During the Supreme Court’s discussion this week on the contraceptive mandate and its implications for the free exercise of religion for Americans, Justices Sonia Sotomayer and Elena Kagan offered up a simple solution for Hobby Lobby based on the mechanics of the Affordable Care Act.
“But isn’t there another choice nobody talks about, which is paying the tax, which is a lot less than a penalty and a lot less than — than the cost of health insurance at all? Those employers could choose not to give health insurance and pay not that high a penalty – not that high a tax,” Sotomayor said.
Clement responds “Well, just to put this in concrete terms, for Hobby Lobby, for example, the choice is between paying a $500 — a $475 million per year penalty and paying a $26 million per year coverage.”
At this point Kagan goes on to advocate Hobby Lobby drop health insurance completely and pay a penalty per employee.
“No, I don’t think that that’s the same thing, Mr. Clement,” Kagan said. “There’s one penalty that is if the employer continues to provide health insurance without this part of the coverage, but Hobby Lobby could choose not to provide health insurance at all. And in that case Hobby Lobby would pay $2,000 per employee, which is less than Hobby Lobby probably pays to provide insurance to its employees. So there is a choice here. It’s not even a penalty by – in the language of the statute. It’s a payment or a tax. There’s a choice.”
There’s a perverse incentive of penalties that cost more if you provide insurance that covers everything except four abortifacients as opposed to providing no insurance at all. But standing back from the specifics, the argument sounds very familiar.
You’re likely familiar with the concept of a poll tax. It’s a tax deployed under the Jim Crow laws that was levied per person in many states after the Fifteenth Amendment extended the right to vote to all races. Wikipedia notes these laws often “included a grandfather clause, which allowed any adult male whose father or grandfather had voted in a specific year prior to the abolition of slavery to vote without paying the tax. These laws, along with unfairly implemented literacy tests and extra-legal intimidation, achieved the desired effect of disenfranchising African-American and Native American voters, as well as poor whites.”

**Extracted records**
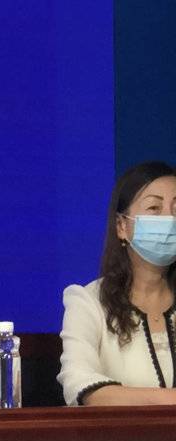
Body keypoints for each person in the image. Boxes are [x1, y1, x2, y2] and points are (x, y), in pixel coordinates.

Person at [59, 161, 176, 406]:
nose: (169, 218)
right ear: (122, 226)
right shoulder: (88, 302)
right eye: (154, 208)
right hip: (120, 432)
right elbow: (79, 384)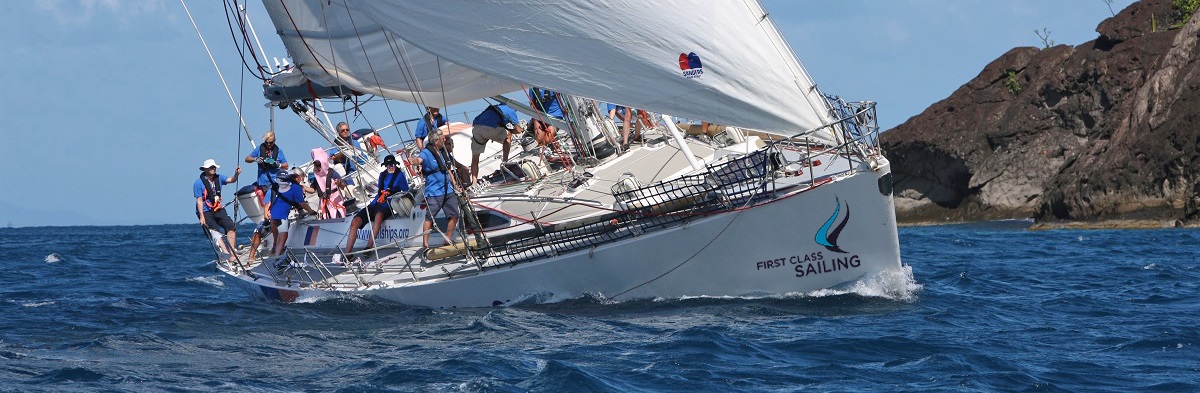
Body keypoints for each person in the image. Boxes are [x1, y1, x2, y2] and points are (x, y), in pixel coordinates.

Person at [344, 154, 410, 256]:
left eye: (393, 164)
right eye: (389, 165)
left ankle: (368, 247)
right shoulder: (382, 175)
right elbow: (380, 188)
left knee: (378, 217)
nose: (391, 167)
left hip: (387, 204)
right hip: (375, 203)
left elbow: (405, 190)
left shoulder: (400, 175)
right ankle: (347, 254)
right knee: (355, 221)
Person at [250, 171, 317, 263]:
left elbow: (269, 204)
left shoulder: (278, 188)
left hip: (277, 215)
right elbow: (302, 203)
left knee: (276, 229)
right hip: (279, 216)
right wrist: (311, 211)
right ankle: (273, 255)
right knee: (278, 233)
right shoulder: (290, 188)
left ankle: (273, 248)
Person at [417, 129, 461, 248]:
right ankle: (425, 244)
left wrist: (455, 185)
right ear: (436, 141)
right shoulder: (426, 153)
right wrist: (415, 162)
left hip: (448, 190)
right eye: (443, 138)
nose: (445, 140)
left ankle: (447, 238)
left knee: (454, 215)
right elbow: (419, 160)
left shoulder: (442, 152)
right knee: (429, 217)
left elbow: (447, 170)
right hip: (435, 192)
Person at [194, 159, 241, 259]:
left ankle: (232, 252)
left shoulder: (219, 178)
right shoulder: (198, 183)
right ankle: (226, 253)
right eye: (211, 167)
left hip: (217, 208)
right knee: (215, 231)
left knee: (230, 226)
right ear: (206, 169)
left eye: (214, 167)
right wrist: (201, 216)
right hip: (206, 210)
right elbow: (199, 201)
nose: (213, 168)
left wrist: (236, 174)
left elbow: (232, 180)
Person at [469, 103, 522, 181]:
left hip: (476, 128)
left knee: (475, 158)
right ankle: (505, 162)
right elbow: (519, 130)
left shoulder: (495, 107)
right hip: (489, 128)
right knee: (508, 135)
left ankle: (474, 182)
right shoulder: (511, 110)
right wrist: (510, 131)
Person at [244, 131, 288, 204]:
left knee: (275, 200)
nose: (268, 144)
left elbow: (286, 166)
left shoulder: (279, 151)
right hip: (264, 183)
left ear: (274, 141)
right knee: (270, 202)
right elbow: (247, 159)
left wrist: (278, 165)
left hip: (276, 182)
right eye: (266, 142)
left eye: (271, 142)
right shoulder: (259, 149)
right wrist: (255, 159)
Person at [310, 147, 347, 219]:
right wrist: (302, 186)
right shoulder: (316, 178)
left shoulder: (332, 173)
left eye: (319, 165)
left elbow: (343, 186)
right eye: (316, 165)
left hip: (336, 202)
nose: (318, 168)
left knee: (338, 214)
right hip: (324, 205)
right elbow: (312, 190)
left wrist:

**To do**
(1) In the article on the Hobby Lobby case, what amount did Kagan say Hobby Lobby would pay per employee if it chose not to provide health insurance at all?
(2) Resume the article on the Hobby Lobby case, picking up after its final sentence.

**Answers to the exercise**
(1) $2,000 per employee.

(2)
What does that have to do with the contraception mandate? Well, Secretary Sebelius “has already exempted” 190 million people from the contraception mandate, either because they work for non-profit corporations or because their plans were “grandfathered” when Obamacare became effective.” In effect, the government is now making the case that they have the power to mandate a tax based upon the free exercise of First Amendment rights, despite there being no evident compelling interest for the government to mandate free birth control (or in this case access to the four abortifacients that Hobby Lobby has declined to cover).
When you weigh the importance of retaining the ability of a significant portion of faithful Americans to participate in the public square in accordance with their religious views against the importance of “free” abortifacients for the persistence of a free society, one hopes most sane people would realize that preserving religious liberty may rank a bit higher. There is no access issue here: abortifacients like Plan B are now available over the counter. The poorly written birth control mandate has not even clarified exactly what qualifies as deserving of this special free status. Justices even inquired, based on the case the government made, whether outright abortions could be included in the mandate — to which the government attorney responded there was no law yet mandating that coverage. Yet.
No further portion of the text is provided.